ElastiCache Serverless has a hidden feature: Memcached replication

Redis is no longer the only way for ElastiCache users to get automatic replication across availability zones.

Daniela Miao
Khawaja Shams


The ElastiCache Serverless launch has gotten a ton of visibility (and debate on how serverless it is)! There are two key insights that I feel are easily overlooked: first, S3 One Zone Express may be a better serverless cache in certain scenarios than ElastiCache Serverless. Second, with the launch of ElastiCache Serverless, Amazon silently released replication for Memcached! This is a bigger deal than it may appear.

What is Memcached?

Memcached is a hyper-optimized key-value store. It is multi-threaded and scales incredibly well. It is typically underappreciated when compared to the visibility of Redis, but it is hard to beat on performance, tail latencies, and scale. Some of the biggest companies in the world are running their caching fleet entirely on Memcached or a variant of it, including but not limited to Facebook, Twitter, Netflix, and Pinterest.

What Memcached is not and why the world needs Redis

Redis offers a much richer set of primitives and functions than Memcached does. Redis has data structures, Lua scripting (which I highly recommend you stay away from), and replication! We often run into advanced caching users doing only key-value functionality of Redis – but picking Redis simply because it has a great multi-AZ replication story.

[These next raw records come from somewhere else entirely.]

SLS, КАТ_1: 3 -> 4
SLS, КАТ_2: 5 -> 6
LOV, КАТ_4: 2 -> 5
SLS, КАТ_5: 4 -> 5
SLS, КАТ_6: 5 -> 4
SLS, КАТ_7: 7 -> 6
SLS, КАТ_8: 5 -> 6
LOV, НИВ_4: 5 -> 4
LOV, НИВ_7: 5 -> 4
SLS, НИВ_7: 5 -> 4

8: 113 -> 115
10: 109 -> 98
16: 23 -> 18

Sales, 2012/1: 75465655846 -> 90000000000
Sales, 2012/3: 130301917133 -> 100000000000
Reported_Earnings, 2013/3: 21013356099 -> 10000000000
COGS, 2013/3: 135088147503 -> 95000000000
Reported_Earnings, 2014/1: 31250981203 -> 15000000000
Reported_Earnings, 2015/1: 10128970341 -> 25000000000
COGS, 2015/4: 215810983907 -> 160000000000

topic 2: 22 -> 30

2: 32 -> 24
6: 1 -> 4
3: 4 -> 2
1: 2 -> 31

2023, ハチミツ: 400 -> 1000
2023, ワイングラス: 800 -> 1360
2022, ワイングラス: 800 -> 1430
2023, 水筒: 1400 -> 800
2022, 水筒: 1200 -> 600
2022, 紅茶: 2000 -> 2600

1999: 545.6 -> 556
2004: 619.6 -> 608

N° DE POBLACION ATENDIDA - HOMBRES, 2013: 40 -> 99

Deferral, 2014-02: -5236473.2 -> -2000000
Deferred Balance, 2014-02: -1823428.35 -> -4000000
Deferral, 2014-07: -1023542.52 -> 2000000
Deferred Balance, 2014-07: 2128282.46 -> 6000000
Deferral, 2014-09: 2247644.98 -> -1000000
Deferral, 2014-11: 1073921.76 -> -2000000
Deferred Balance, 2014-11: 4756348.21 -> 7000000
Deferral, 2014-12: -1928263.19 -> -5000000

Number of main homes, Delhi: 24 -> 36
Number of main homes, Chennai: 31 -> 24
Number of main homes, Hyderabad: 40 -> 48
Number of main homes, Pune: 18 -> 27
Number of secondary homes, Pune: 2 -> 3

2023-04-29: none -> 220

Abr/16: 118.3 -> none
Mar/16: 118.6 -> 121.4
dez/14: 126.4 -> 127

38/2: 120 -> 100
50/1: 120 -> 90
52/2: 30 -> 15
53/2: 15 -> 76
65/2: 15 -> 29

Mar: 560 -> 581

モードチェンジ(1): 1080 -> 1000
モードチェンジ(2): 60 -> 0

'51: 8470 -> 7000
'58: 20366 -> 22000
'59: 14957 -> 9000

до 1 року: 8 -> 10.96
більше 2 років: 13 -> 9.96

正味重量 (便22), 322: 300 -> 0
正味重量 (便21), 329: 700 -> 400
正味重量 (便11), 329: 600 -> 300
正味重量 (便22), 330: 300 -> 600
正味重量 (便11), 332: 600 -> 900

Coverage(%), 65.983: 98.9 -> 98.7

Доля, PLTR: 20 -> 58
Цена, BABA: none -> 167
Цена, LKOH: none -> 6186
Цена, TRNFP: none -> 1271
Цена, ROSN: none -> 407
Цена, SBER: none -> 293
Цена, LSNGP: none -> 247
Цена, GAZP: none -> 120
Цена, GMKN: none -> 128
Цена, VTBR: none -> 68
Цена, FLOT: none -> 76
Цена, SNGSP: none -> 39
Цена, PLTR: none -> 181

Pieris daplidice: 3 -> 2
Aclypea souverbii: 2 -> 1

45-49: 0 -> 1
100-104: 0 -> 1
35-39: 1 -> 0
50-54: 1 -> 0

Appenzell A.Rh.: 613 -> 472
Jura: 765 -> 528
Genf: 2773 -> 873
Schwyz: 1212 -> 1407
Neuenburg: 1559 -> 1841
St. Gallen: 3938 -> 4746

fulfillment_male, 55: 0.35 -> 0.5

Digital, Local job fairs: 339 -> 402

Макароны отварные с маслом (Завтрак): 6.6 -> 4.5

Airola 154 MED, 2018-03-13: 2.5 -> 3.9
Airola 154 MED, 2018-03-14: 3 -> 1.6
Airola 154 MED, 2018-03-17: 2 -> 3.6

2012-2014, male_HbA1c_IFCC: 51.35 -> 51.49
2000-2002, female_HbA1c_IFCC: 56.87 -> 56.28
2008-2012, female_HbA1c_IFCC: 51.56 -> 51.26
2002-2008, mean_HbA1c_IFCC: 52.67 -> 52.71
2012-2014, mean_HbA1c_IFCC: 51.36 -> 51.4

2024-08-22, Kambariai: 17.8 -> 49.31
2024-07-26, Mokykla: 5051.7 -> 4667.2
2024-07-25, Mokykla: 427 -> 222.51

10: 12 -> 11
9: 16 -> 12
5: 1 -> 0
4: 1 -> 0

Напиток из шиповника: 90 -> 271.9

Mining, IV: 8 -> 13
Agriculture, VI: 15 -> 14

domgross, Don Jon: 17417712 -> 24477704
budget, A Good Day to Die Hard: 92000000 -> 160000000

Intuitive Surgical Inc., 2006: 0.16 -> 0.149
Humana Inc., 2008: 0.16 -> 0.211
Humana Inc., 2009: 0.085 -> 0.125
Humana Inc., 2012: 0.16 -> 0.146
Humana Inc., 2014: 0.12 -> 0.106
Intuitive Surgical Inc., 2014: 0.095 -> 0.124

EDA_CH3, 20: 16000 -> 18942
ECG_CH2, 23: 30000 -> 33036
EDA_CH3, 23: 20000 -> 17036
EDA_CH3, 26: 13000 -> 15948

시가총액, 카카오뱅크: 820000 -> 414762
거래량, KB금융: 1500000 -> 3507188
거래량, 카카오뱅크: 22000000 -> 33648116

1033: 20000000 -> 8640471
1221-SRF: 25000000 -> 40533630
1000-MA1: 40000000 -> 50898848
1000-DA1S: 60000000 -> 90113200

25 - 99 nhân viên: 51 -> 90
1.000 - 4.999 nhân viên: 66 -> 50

Enter ElastiCache Serverless: Leveling the replication playing field between Redis and Memcached

ElastiCache Memcached does not offer replication – so it is completely up to the application to mitigate the risk of data loss from node failure. ElastiCache Serverless for Memcached automatically replicates data across multiple AZs. This makes Memcached more appealing for the simple key-value use cases in Redis because you can drive more throughput out of the memcached instance of the same size. Now, you no longer have to pick between availability, throughput, and performance.

Does Momento use Memcached? How does it support replication?

Our Memcached support comes from Pelikan, Twitter’s reimplementation of Memcached, written entirely in Rust and optimized for tail latencies. Our proxy layer performs the replication for this engine, and it also doubles down as a way to warm up new nodes with data after node failure, deployments, or scaling events.

With Momento, you don’t have to worry about scaling delays, building another proxy layer to talk to your customers, or what version/type of engine you are using. Momento optimizes all of this on your behalf, leaving you with as close to zero config as possible (you still need to name your cache 😜).